Il ya des livres comme ça qu'il faut prendre le temps de digérer. Laisser le temps aux mots, aux phrases de reposer, puis de s'envoler. Avant de pouvoir ouvrir d'autres pages.
Pétur est un petit garçon islandais presque comme les autres. Il vit avec son père, la voix la plus célèbre du pays. Sa maman sismique, Lara, a disparu un beau jour. Toute en fantaisie et en tendresse, son enfance va laisser la place à la souffrance de grandir, de se construire et de comprendre, enfin, que l'éloignement n'est pas une solution.
C'est peu dire que j'ai aimé. Göran Tunström a cette manière bien à lui de faire basculer son lecteur dans un monde onirique, où le merveilleux est chose courante. La musique des mots, des notes et la musique de la terre qui gronde façonnent ses personnages. On est emporté dès les premières lignes dan ce pays où la poésie est un moyen de respirer.

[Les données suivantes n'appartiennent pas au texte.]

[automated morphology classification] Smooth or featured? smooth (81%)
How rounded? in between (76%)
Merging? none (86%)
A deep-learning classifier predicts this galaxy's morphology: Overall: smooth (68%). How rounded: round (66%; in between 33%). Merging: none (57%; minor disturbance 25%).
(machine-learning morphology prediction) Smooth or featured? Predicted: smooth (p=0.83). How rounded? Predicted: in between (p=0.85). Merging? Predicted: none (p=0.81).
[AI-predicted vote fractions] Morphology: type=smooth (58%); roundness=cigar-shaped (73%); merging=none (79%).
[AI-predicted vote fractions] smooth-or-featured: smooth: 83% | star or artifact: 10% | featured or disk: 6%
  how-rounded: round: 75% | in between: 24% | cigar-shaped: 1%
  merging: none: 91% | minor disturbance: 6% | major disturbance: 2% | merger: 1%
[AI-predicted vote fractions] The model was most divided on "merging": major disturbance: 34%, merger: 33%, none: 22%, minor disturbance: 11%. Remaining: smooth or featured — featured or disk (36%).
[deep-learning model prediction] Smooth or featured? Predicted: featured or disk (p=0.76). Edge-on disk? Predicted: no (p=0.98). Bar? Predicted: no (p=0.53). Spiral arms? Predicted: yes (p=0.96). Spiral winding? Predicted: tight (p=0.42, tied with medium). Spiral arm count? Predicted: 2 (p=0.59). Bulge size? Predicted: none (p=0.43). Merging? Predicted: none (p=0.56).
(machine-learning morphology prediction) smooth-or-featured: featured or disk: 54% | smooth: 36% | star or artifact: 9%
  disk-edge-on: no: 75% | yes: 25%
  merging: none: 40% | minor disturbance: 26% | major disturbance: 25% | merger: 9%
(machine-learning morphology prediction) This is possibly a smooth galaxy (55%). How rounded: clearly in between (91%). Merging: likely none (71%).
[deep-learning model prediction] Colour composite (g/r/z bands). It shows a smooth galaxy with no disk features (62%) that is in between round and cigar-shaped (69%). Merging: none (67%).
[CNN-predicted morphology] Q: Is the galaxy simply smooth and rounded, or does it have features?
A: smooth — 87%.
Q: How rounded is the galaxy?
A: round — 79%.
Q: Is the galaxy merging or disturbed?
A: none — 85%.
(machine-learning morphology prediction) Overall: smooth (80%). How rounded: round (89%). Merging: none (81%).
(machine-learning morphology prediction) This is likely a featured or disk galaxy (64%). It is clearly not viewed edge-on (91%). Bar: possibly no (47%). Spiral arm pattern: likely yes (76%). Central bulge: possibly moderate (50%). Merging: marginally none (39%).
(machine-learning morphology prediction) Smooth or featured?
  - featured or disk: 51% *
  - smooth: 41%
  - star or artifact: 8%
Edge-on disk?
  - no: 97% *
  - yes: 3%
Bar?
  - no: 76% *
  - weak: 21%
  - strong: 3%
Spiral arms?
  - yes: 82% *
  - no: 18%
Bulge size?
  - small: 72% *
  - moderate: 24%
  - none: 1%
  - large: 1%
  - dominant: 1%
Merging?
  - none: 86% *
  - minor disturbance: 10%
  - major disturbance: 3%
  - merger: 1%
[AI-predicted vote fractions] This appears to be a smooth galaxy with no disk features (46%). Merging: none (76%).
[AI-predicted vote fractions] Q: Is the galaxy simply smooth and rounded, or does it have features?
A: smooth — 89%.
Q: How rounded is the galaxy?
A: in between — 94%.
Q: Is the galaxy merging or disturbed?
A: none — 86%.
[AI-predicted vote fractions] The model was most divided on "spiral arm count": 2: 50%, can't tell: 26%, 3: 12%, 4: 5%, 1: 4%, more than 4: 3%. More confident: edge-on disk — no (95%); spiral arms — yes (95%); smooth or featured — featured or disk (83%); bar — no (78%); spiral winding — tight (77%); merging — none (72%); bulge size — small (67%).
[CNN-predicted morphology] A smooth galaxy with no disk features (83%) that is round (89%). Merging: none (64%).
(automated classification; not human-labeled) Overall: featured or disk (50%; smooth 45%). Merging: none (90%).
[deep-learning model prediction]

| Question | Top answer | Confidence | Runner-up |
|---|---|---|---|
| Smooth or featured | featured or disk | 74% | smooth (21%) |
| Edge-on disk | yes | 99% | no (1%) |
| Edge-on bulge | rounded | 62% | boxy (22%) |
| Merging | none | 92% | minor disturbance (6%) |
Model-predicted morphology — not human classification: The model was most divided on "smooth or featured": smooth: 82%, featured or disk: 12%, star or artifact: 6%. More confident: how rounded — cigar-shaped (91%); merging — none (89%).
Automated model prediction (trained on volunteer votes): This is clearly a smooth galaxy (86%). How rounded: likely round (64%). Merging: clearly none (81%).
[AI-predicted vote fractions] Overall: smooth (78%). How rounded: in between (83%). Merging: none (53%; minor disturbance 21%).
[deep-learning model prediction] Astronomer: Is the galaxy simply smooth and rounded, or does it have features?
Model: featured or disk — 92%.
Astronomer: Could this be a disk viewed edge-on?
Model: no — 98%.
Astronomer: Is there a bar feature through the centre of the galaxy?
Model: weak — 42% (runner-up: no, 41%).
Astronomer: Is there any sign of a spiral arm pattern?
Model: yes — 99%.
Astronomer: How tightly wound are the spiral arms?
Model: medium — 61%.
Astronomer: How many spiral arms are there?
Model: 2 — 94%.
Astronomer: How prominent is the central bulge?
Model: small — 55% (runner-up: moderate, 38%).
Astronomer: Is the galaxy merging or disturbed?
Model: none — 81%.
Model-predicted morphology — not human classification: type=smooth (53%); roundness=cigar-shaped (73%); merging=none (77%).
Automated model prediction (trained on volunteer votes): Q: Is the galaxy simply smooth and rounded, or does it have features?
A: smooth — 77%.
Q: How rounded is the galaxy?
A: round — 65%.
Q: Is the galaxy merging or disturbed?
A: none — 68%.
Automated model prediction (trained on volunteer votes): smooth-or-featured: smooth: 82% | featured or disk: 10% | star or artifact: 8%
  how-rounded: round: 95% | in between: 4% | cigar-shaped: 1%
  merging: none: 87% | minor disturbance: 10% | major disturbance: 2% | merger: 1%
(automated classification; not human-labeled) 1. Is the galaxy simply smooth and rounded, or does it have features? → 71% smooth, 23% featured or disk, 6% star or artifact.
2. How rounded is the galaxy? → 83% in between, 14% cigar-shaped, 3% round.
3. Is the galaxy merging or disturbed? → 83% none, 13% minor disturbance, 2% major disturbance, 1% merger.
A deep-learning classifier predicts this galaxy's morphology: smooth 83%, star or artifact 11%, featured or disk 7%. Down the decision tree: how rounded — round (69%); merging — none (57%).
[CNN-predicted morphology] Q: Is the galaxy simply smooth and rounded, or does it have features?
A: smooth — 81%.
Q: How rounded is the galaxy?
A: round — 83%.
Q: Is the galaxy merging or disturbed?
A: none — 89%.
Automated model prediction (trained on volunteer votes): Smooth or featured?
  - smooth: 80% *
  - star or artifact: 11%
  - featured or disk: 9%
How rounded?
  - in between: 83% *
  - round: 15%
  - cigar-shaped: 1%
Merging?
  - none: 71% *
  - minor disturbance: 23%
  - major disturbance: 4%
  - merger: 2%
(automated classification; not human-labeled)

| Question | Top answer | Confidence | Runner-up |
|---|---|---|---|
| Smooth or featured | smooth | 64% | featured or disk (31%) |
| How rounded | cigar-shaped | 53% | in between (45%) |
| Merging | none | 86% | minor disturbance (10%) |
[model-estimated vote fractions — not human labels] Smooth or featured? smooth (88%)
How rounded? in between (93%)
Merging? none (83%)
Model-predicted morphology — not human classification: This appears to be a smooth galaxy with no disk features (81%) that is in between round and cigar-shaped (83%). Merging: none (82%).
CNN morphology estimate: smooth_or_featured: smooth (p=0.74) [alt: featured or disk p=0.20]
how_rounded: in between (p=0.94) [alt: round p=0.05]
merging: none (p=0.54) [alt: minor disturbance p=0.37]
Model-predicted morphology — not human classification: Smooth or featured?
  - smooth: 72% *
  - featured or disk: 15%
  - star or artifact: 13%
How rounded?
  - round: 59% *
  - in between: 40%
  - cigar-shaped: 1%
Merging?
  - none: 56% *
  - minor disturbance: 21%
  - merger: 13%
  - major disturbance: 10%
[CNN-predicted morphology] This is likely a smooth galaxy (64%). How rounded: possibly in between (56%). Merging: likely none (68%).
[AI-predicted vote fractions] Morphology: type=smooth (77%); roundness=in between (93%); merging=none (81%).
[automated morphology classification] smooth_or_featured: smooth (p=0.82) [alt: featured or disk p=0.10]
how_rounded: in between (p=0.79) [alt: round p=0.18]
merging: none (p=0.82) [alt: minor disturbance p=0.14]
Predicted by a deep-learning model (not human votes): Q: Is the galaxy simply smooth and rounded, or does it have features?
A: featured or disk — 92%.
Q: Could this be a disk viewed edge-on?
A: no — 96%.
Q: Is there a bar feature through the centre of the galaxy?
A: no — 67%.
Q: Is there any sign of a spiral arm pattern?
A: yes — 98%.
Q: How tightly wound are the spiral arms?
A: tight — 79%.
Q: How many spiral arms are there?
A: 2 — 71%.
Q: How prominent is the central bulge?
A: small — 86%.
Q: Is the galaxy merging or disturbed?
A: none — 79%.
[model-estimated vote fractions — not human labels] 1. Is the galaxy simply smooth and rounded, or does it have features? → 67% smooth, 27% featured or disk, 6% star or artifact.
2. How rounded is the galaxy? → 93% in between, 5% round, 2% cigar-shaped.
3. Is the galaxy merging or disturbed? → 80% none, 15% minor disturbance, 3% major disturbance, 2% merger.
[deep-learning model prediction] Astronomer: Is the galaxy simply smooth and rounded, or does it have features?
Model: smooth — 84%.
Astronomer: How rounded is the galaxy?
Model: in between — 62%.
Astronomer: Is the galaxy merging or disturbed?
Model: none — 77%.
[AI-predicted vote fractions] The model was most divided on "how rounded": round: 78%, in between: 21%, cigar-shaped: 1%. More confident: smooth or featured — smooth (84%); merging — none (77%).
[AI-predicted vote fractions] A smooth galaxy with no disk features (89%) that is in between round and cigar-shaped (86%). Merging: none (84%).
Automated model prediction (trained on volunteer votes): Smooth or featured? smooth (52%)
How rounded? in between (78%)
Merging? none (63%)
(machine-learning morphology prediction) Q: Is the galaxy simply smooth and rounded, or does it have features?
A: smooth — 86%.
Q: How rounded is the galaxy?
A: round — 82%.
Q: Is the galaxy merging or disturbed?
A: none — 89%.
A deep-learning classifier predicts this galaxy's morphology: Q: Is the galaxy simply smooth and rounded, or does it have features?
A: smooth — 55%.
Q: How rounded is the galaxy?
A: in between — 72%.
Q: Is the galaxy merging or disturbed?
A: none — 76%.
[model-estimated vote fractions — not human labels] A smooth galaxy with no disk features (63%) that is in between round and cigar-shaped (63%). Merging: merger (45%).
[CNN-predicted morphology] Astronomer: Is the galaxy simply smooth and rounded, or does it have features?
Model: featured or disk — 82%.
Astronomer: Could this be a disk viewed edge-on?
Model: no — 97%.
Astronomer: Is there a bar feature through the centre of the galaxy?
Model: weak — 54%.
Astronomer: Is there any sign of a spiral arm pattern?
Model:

L'histoire se centre principalement sur la relation du père et du fils. On voit le regard tendre du petit garçon évoluer, se transformer, devenir plus dur, plus amer. On voit ses remords et l'amour qui malgré tout persiste. On lit la douleur d'un père qui voit son enfant s'éloigner de lui, ne plus le comprendre. Certaines pages exhalent la souffrance à en couper le souffle. C'est un beau roman sur l'identité, la quête de l'accomplissement de soi.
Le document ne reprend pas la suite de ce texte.